<<<<

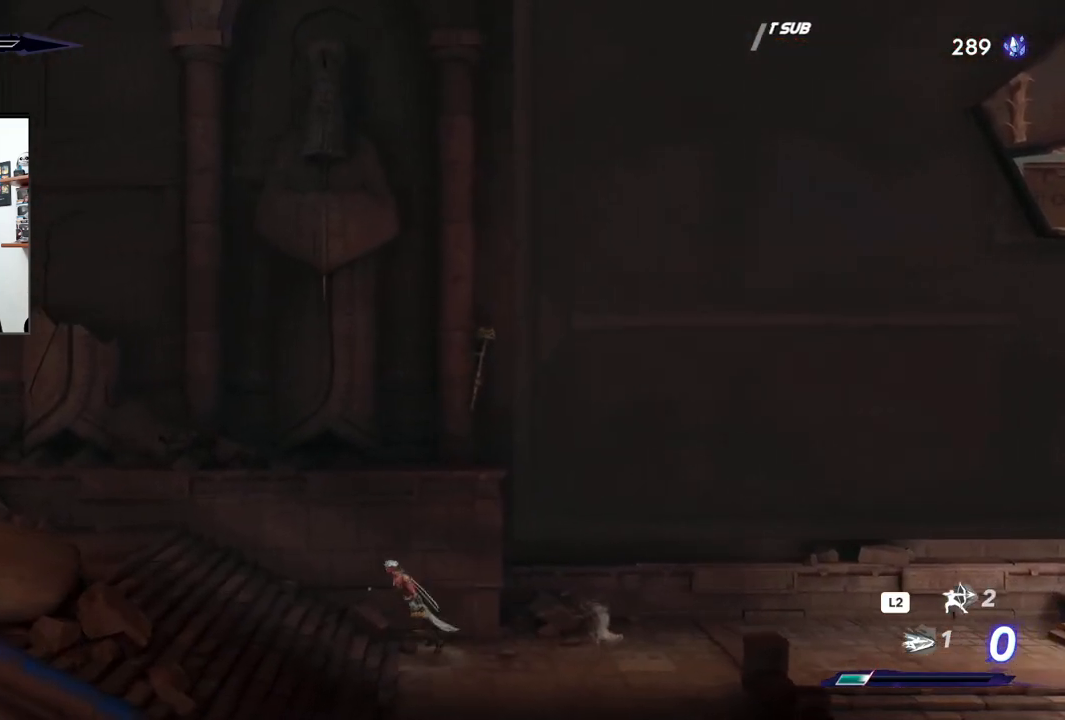
{"dt_ms": 500, "buttons": [], "left_stick": "left", "right_stick": "center", "events": [[183, "CROSS", "up"], [383, "R2", "up"]]}
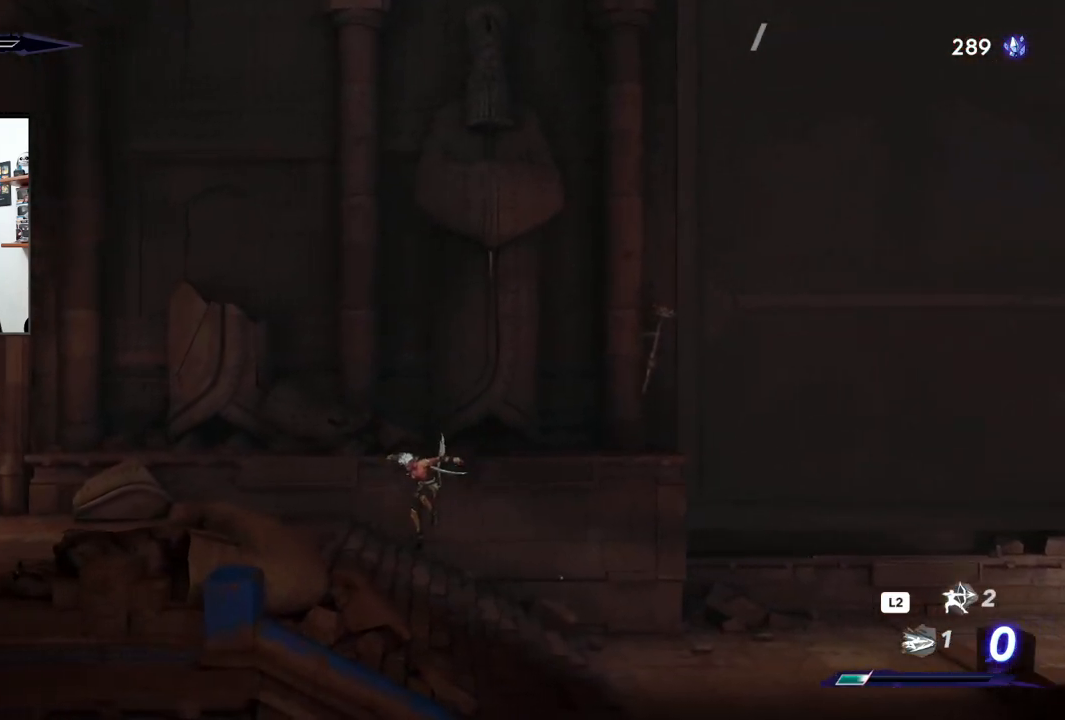
{"dt_ms": 500, "buttons": ["R2"], "left_stick": "left", "right_stick": "center", "events": [[100, "R2", "down"]]}
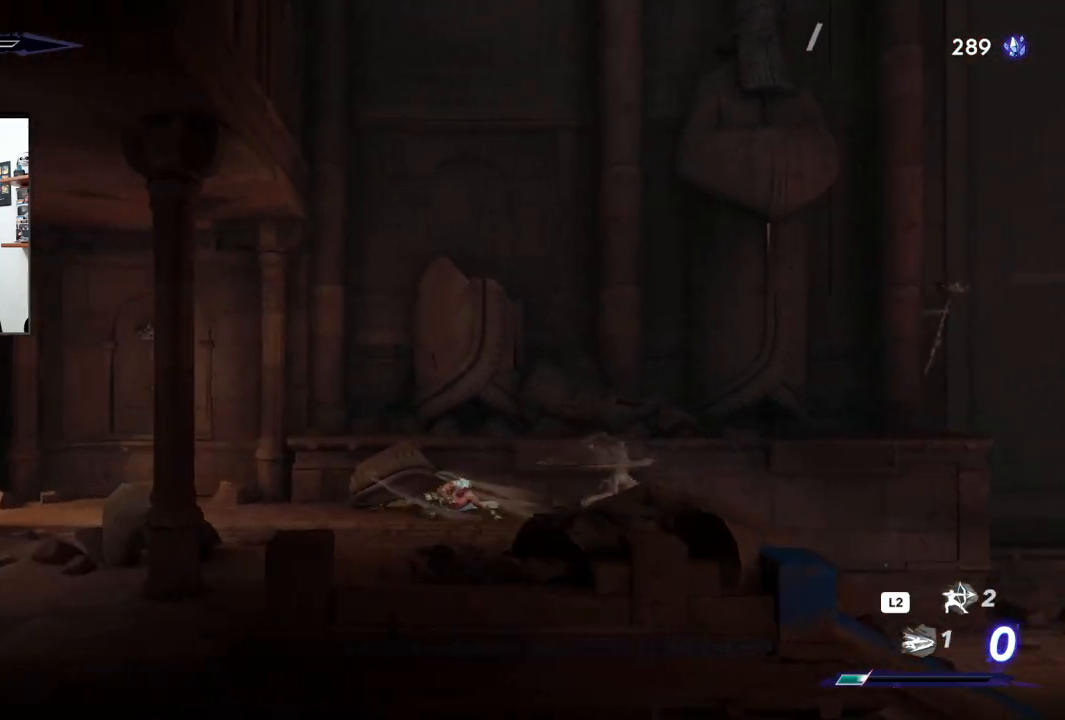
{"dt_ms": 500, "buttons": ["CROSS", "R2"], "left_stick": "left", "right_stick": "center", "events": [[350, "CROSS", "down"]]}
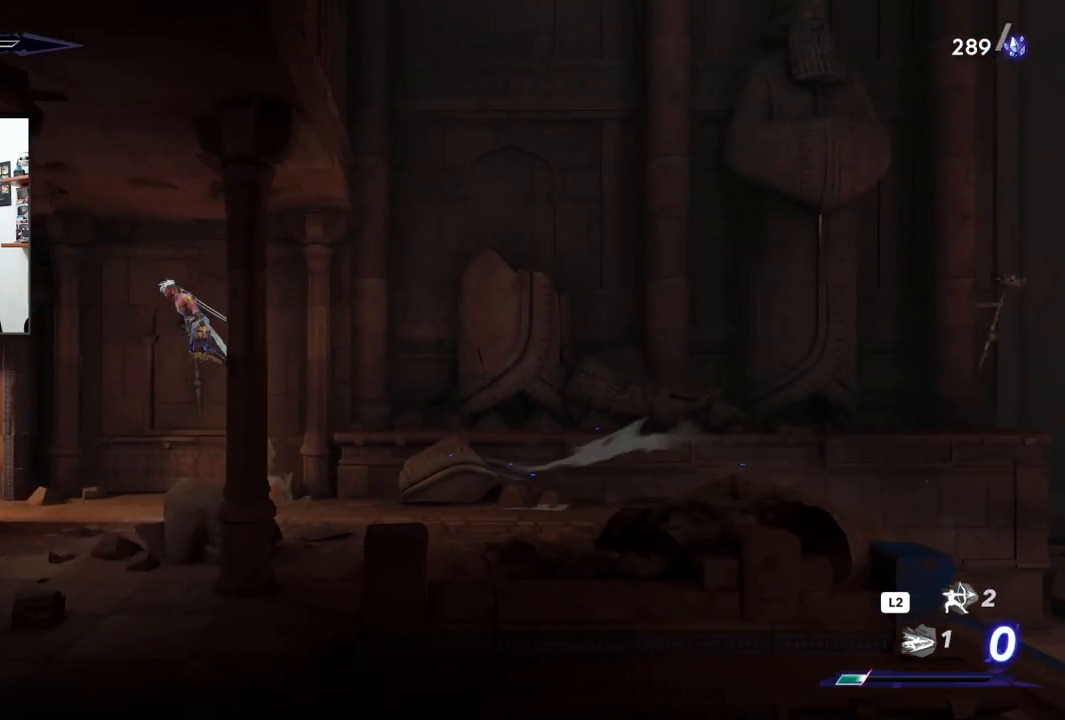
{"dt_ms": 500, "buttons": [], "left_stick": "left", "right_stick": "center", "events": [[17, "CROSS", "up"], [67, "R2", "up"]]}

>>>>

# EXERCISE AIM:
Lines that include the word "down" are to be extracted from the data above.

# ANSWER TO THIS TASK:
{"dt_ms": 500, "buttons": ["R2"], "left_stick": "left", "right_stick": "center", "events": [[100, "R2", "down"]]}
{"dt_ms": 500, "buttons": ["CROSS", "R2"], "left_stick": "left", "right_stick": "center", "events": [[350, "CROSS", "down"]]}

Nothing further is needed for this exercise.